Y si se quiere restringir la demanda mediante las subidas de los tipos de interés de la política monetaria, los gobiernos no pueden aumentar al mismo tiempo el gasto. Lo que tendrían que hacer (si no quieren anular el efecto de las medidas que tomen los bancos centrales) es reducir el gasto público corriente y aumentar los impuestos (y, por supuesto, no bajarlos, como piden los anarcoliberales). Y eso sí, hacer ambas cosas (política monetaria y política fiscal restrictivas) de forma equilibrada, ponderada, compensada y, por supuesto, coordinada, para no disparar a ciegas sino hacia donde efectivamente se manifiestan los desajustes entre oferta y demanda y para que no paguen justos por pecadores.

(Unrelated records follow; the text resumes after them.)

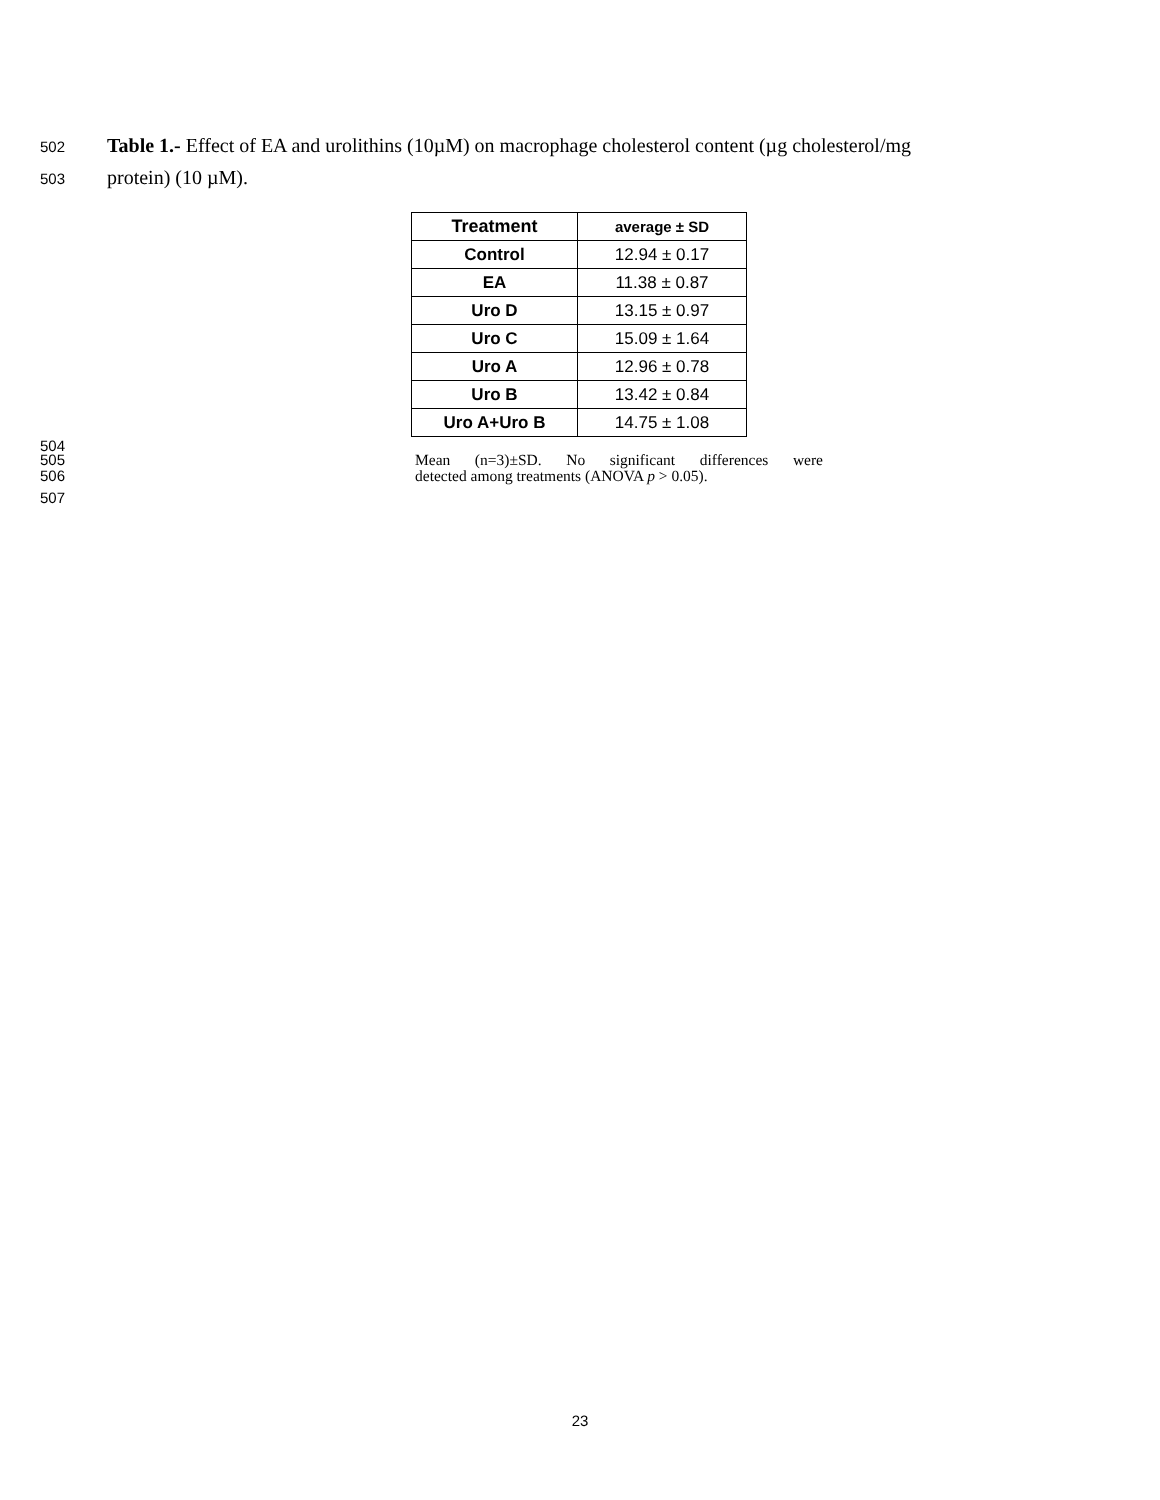502 Table 1.- Effect of EA and urolithins (10µM) on macrophage cholesterol content (µg cholesterol/mg
503 protein) (10 µM).
| Treatment | average ± SD |
| --- | --- |
| Control | 12.94 ± 0.17 |
| EA | 11.38 ± 0.87 |
| Uro D | 13.15 ± 0.97 |
| Uro C | 15.09 ± 1.64 |
| Uro A | 12.96 ± 0.78 |
| Uro B | 13.42 ± 0.84 |
| Uro A+Uro B | 14.75 ± 1.08 |
504
505 Mean (n=3)±SD. No significant differences were
506 detected among treatments (ANOVA p > 0.05).
507
23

Lo que está ocurriendo en la economía internacional es exactamente lo mismo que en la película de los hermanos Marx en el Oeste cuando destrozaban el tren de madera para alimentar con sus trozos las calderas que lo impulsaban.
Pero no es que los dirigentes de los bancos centrales, de los gobiernos y organismos internacionales se hayan vuelto tan completamente locos como Groucho, Chico y Harpo en el cine, como a primera vista parece. Lo que sucede es que están equivocados porque se basan en principios y teorías que la realidad ha demostrado que son completamente erróneos. Y, sobre todo, que eso ocurre porque siempre tratan de favorecer a los mismos, tal y como sucederá ahora: las subidas de tipos de interés beneficiarán a los poseedores de dinero y perjudicarán a los endeudados, frenarán la actividad económica y la generación de ingresos, y obligarán a que hogares, empresas y gobiernos tengan que endeudarse en mayor medida o pagar más por su deuda actual.
Otra vez harán que gane la banca y los grandes oligopolios. Aunque ahora, como dicen en mi barrio, se están pasando tres pueblos y la van a liar.